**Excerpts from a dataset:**
⁂

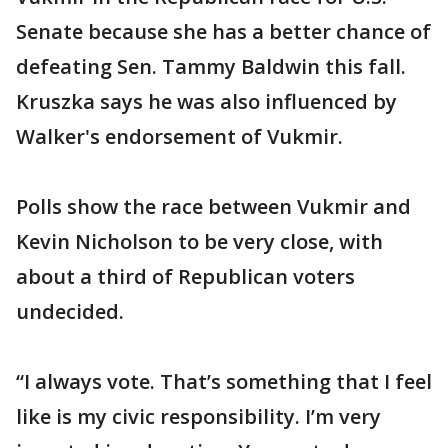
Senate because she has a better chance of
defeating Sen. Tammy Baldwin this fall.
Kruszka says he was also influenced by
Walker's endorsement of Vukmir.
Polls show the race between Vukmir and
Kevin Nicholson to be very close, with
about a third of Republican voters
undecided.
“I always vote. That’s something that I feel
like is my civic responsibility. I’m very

⁂

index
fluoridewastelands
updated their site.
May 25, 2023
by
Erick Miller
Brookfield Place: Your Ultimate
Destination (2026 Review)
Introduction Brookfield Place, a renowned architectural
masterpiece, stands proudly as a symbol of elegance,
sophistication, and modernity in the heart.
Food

⁂

**ASSIGNED TASK:**
With "very" as the string to look for, count the matching lines in the entries above and report only the number.

**TASK ANSWER:**
2